2023 American Society of Anesthesiologists Practice Guidelines for Preoperative Fasting: Carbohydrate-containing Clear Liquids with or without Protein, Chewing Gum, and Pediatric Fasting Duration-A Modular Update of the 2017 American Society of Anesthesiologists Practice Guidelines for Preoperative Fasting

Full text: https://pubs.asahq.org/anesthesiology/article/138/2/132/137508/2023-American-Society-of-Anesthesiologists

This was an update of previous guidelines aimed at addressing the ingestion of carbohydrate-containing clear liquids with or without protein, chewing gum, and paediatric fasting duration.

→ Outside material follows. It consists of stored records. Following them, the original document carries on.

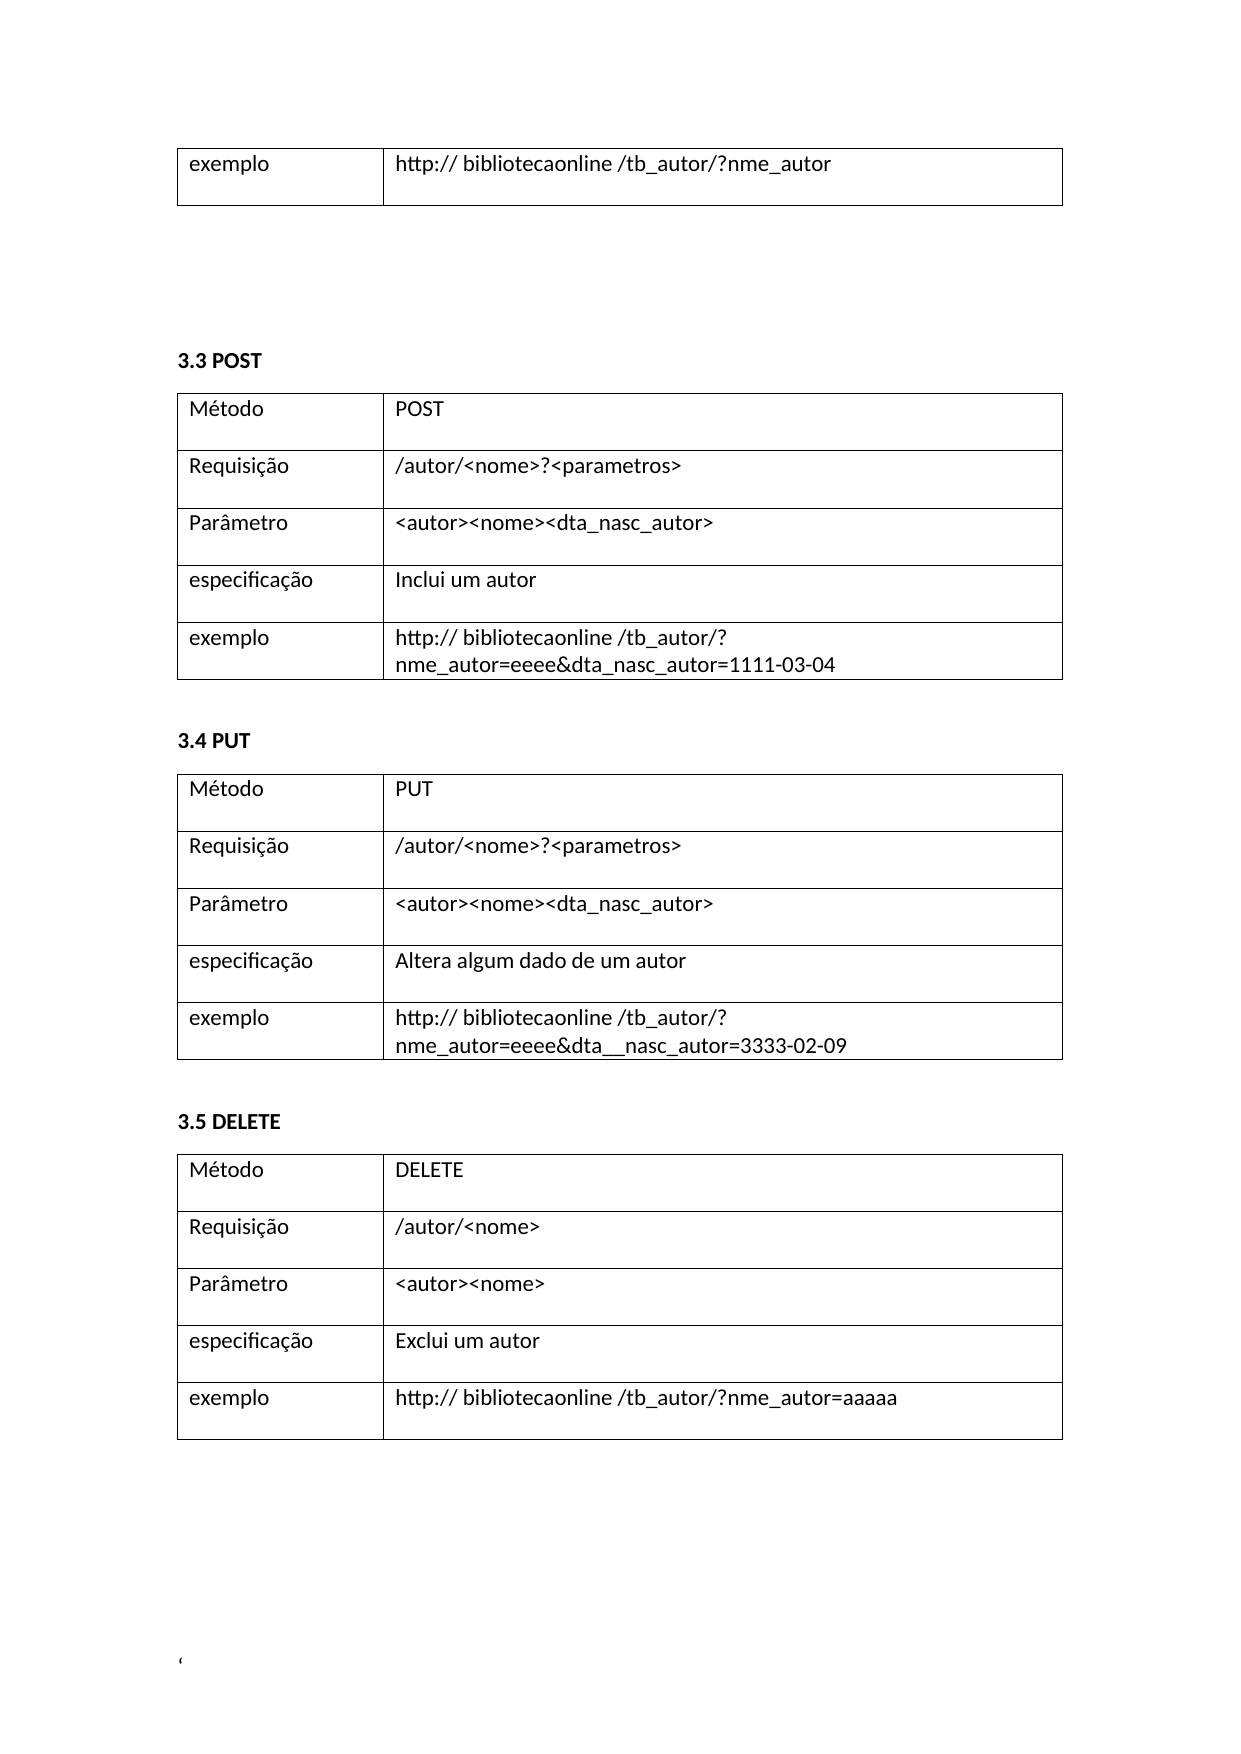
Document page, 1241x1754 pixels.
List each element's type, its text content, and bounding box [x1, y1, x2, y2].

table_cell Exclui um autor [384, 1326, 1062, 1382]
table_header PUT [384, 775, 1062, 831]
table_cell Requisição [178, 451, 383, 507]
table_cell /autor/<nome>?<parametros> [384, 451, 1062, 507]
table_cell exemplo [178, 1003, 383, 1059]
table_cell /autor/<nome>?<parametros> [384, 832, 1062, 888]
table_cell <autor><nome><dta_nasc_autor> [384, 889, 1062, 945]
table_cell Inclui um autor [384, 566, 1062, 622]
table_cell /autor/<nome> [384, 1212, 1062, 1268]
table_cell Requisição [178, 1212, 383, 1268]
table_cell exemplo [178, 1383, 383, 1439]
text 3.5 DELETE [177, 1107, 1063, 1135]
table_cell http:// bibliotecaonline /tb_autor/?nme_autor=eeee&dta__nasc_autor=3333-02-09 [384, 1003, 1062, 1059]
table_header Método [178, 394, 383, 450]
table_cell especificação [178, 946, 383, 1002]
table_cell especificação [178, 1326, 383, 1382]
text 3.4 PUT [177, 727, 1063, 754]
table_cell <autor><nome><dta_nasc_autor> [384, 509, 1062, 564]
table_cell exemplo [178, 149, 383, 205]
table_cell Parâmetro [178, 1269, 383, 1325]
table_cell <autor><nome> [384, 1269, 1062, 1325]
table_cell Parâmetro [178, 509, 383, 564]
table_cell Parâmetro [178, 889, 383, 945]
table_cell exemplo [178, 623, 383, 679]
table_header Método [178, 775, 383, 831]
table_header DELETE [384, 1155, 1062, 1211]
text 3.3 POST [177, 346, 1063, 374]
table_header POST [384, 394, 1062, 450]
table_cell Altera algum dado de um autor [384, 946, 1062, 1002]
table_cell Requisição [178, 832, 383, 888]
table_cell especificação [178, 566, 383, 622]
table_cell http:// bibliotecaonline /tb_autor/?nme_autor=eeee&dta_nasc_autor=1111-03-04 [384, 623, 1062, 679]
table_cell http:// bibliotecaonline /tb_autor/?nme_autor [384, 149, 1062, 205]
table_cell http:// bibliotecaonline /tb_autor/?nme_autor=aaaaa [384, 1383, 1062, 1439]
table_header Método [178, 1155, 383, 1211]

Delineation of methods was clear and exhaustive. The presentation of supplemental digital content aids in a more comprehensive understanding of the data. The major shortcoming is the explicit exclusion of non-English literature.

Major findings

A strong recommendation (moderate evidence) is made for healthy adults to drink carbohydrate-containing (CHO-containing) clear liquids until 2 h before elective procedures requiring general anaesthesia. When comparing CHO-containing and clear fluids:

  • Patients reported less sensations of hunger
  • There were no differences in nausea, regurgitation, aspiration or patient satisfaction
  • There was no difference in residual gastric volume
  • There is insufficient evidence to recommend protein-containing clear liquids preferentially over other clear liquids
  • All protein-containing fluids studied also contained carbohydrates. Comparison studies between protein and carbohydrates containing fluids were insufficient to make a recommendation for one over the other
  • Chewing gum should not delay surgery. Data was low strength; there was no increase in gastric volume, change in gastric pH or increase in aspiration risk
  • Supports clear liquids in children at low risk of aspiration to 2 h before procedures. Data showed no difference between outcomes for 1 hr vs 2 hr fasting (very low strength of evidence)
  • No differences in patient-reported hunger or thirst, incidence of aspiration or regurgitation, and gastric pH or residual gastric volume.
  • They noted that recent European and Canadian guidelines have recommended reducing clear liquid fasting to 1h in children.

Perioperative fasting protocols revolve around optimisation of patient outcomes (i.e. less post op nausea, better patient satisfaction, contribution to ERAS pathways; and patient safety i.e. should this patient be cancelled due to their fasting status). These guidelines provide reassurance for continuing to minimise preoperative fasting in otherwise well adults and children. The continuing difficulty is delineating which patients are at a higher risk of aspiration, the degree of that risk and the risk of poor outcomes if aspiration occurs.